= Prompt =
Nothing may be changed. Give the entries below again exactly.

= Records for the task =
╔══

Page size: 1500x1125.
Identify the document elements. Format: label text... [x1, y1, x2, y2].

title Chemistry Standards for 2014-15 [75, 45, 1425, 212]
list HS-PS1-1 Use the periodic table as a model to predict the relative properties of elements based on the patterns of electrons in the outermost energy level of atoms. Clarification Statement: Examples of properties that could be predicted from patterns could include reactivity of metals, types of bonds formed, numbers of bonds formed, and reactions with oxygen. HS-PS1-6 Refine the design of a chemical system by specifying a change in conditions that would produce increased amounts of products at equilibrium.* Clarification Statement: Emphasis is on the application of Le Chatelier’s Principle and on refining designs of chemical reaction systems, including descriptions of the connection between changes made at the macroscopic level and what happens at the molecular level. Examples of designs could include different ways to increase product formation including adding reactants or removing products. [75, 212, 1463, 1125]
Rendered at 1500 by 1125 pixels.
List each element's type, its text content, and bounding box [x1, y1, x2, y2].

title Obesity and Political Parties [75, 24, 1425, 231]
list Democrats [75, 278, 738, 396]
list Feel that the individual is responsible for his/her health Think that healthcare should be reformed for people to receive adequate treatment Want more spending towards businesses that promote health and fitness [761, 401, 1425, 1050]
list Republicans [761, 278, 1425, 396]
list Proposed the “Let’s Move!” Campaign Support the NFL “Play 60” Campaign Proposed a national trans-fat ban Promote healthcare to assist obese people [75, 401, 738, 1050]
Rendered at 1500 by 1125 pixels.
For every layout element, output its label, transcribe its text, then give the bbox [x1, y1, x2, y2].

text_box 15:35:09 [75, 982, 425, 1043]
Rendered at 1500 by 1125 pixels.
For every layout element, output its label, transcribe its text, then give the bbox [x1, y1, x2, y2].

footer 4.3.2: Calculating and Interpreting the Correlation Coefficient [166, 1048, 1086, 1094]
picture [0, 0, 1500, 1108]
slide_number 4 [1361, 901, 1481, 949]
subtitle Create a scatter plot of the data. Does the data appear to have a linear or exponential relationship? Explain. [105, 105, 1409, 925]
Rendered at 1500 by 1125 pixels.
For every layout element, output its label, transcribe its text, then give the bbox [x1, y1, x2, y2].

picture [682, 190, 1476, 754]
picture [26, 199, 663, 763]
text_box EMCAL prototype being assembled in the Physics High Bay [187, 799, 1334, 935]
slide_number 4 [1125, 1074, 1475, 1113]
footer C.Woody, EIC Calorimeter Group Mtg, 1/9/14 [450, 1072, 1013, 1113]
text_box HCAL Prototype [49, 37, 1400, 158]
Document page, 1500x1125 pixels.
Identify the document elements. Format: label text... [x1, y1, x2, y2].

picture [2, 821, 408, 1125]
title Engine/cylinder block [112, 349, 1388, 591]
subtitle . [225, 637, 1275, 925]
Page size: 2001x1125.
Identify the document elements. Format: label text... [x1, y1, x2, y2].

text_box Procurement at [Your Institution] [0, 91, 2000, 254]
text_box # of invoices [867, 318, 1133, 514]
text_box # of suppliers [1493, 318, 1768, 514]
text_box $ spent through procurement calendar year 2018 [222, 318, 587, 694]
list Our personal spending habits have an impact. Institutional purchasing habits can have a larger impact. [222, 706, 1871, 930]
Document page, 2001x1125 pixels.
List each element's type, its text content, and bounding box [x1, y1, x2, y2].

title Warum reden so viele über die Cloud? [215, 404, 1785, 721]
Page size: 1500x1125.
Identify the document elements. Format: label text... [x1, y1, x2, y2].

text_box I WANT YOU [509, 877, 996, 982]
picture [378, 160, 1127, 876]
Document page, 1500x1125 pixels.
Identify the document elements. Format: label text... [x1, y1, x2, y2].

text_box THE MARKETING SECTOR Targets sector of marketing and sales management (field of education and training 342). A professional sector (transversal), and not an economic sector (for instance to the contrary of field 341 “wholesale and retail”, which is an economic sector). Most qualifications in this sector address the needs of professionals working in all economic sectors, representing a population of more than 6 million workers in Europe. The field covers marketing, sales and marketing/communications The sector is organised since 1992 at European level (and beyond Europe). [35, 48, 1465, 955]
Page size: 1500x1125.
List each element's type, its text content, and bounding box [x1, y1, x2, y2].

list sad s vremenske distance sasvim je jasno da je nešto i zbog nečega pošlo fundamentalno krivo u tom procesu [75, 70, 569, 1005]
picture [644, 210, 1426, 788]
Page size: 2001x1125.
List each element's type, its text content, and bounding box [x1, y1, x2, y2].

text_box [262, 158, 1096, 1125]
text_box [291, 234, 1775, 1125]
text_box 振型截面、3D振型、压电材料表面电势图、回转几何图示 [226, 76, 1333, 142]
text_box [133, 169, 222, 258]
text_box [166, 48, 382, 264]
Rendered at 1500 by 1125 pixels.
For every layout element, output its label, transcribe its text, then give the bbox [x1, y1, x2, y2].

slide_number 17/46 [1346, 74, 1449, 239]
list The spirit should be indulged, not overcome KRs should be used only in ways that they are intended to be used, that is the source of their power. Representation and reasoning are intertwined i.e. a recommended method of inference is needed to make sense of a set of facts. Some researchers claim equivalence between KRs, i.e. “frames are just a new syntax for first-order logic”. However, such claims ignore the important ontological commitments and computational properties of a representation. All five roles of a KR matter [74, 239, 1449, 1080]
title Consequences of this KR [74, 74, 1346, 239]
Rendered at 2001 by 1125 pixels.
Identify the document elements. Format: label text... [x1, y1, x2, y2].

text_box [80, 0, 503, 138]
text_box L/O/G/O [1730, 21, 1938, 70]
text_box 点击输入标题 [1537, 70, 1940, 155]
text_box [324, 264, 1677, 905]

╚══

= Answer below =
Page size: 1500x1125.
Identify the document elements. Format: label text... [x1, y1, x2, y2].

title Chemistry Standards for 2014-15 [75, 45, 1425, 212]
list HS-PS1-1 Use the periodic table as a model to predict the relative properties of elements based on the patterns of electrons in the outermost energy level of atoms. Clarification Statement: Examples of properties that could be predicted from patterns could include reactivity of metals, types of bonds formed, numbers of bonds formed, and reactions with oxygen. HS-PS1-6 Refine the design of a chemical system by specifying a change in conditions that would produce increased amounts of products at equilibrium.* Clarification Statement: Emphasis is on the application of Le Chatelier’s Principle and on refining designs of chemical reaction systems, including descriptions of the connection between changes made at the macroscopic level and what happens at the molecular level. Examples of designs could include different ways to increase product formation including adding reactants or removing products. [75, 212, 1463, 1125]
Rendered at 1500 by 1125 pixels.
List each element's type, its text content, and bounding box [x1, y1, x2, y2].

title Obesity and Political Parties [75, 24, 1425, 231]
list Democrats [75, 278, 738, 396]
list Feel that the individual is responsible for his/her health Think that healthcare should be reformed for people to receive adequate treatment Want more spending towards businesses that promote health and fitness [761, 401, 1425, 1050]
list Republicans [761, 278, 1425, 396]
list Proposed the “Let’s Move!” Campaign Support the NFL “Play 60” Campaign Proposed a national trans-fat ban Promote healthcare to assist obese people [75, 401, 738, 1050]
Rendered at 1500 by 1125 pixels.
For every layout element, output its label, transcribe its text, then give the bbox [x1, y1, x2, y2].

text_box 15:35:09 [75, 982, 425, 1043]
Rendered at 1500 by 1125 pixels.
For every layout element, output its label, transcribe its text, then give the bbox [x1, y1, x2, y2].

footer 4.3.2: Calculating and Interpreting the Correlation Coefficient [166, 1048, 1086, 1094]
picture [0, 0, 1500, 1108]
slide_number 4 [1361, 901, 1481, 949]
subtitle Create a scatter plot of the data. Does the data appear to have a linear or exponential relationship? Explain. [105, 105, 1409, 925]
Rendered at 1500 by 1125 pixels.
For every layout element, output its label, transcribe its text, then give the bbox [x1, y1, x2, y2].

picture [682, 190, 1476, 754]
picture [26, 199, 663, 763]
text_box EMCAL prototype being assembled in the Physics High Bay [187, 799, 1334, 935]
slide_number 4 [1125, 1074, 1475, 1113]
footer C.Woody, EIC Calorimeter Group Mtg, 1/9/14 [450, 1072, 1013, 1113]
text_box HCAL Prototype [49, 37, 1400, 158]
Document page, 1500x1125 pixels.
Identify the document elements. Format: label text... [x1, y1, x2, y2].

picture [2, 821, 408, 1125]
title Engine/cylinder block [112, 349, 1388, 591]
subtitle . [225, 637, 1275, 925]
Page size: 2001x1125.
Identify the document elements. Format: label text... [x1, y1, x2, y2].

text_box Procurement at [Your Institution] [0, 91, 2000, 254]
text_box # of invoices [867, 318, 1133, 514]
text_box # of suppliers [1493, 318, 1768, 514]
text_box $ spent through procurement calendar year 2018 [222, 318, 587, 694]
list Our personal spending habits have an impact. Institutional purchasing habits can have a larger impact. [222, 706, 1871, 930]
Document page, 2001x1125 pixels.
List each element's type, its text content, and bounding box [x1, y1, x2, y2].

title Warum reden so viele über die Cloud? [215, 404, 1785, 721]
Page size: 1500x1125.
Identify the document elements. Format: label text... [x1, y1, x2, y2].

text_box I WANT YOU [509, 877, 996, 982]
picture [378, 160, 1127, 876]
Document page, 1500x1125 pixels.
Identify the document elements. Format: label text... [x1, y1, x2, y2].

text_box THE MARKETING SECTOR Targets sector of marketing and sales management (field of education and training 342). A professional sector (transversal), and not an economic sector (for instance to the contrary of field 341 “wholesale and retail”, which is an economic sector). Most qualifications in this sector address the needs of professionals working in all economic sectors, representing a population of more than 6 million workers in Europe. The field covers marketing, sales and marketing/communications The sector is organised since 1992 at European level (and beyond Europe). [35, 48, 1465, 955]
Page size: 1500x1125.
List each element's type, its text content, and bounding box [x1, y1, x2, y2].

list sad s vremenske distance sasvim je jasno da je nešto i zbog nečega pošlo fundamentalno krivo u tom procesu [75, 70, 569, 1005]
picture [644, 210, 1426, 788]
Page size: 2001x1125.
List each element's type, its text content, and bounding box [x1, y1, x2, y2].

text_box [262, 158, 1096, 1125]
text_box [291, 234, 1775, 1125]
text_box 振型截面、3D振型、压电材料表面电势图、回转几何图示 [226, 76, 1333, 142]
text_box [133, 169, 222, 258]
text_box [166, 48, 382, 264]
Rendered at 1500 by 1125 pixels.
For every layout element, output its label, transcribe its text, then give the bbox [x1, y1, x2, y2].

slide_number 17/46 [1346, 74, 1449, 239]
list The spirit should be indulged, not overcome KRs should be used only in ways that they are intended to be used, that is the source of their power. Representation and reasoning are intertwined i.e. a recommended method of inference is needed to make sense of a set of facts. Some researchers claim equivalence between KRs, i.e. “frames are just a new syntax for first-order logic”. However, such claims ignore the important ontological commitments and computational properties of a representation. All five roles of a KR matter [74, 239, 1449, 1080]
title Consequences of this KR [74, 74, 1346, 239]
Rendered at 2001 by 1125 pixels.
Identify the document elements. Format: label text... [x1, y1, x2, y2].

text_box [80, 0, 503, 138]
text_box L/O/G/O [1730, 21, 1938, 70]
text_box 点击输入标题 [1537, 70, 1940, 155]
text_box [324, 264, 1677, 905]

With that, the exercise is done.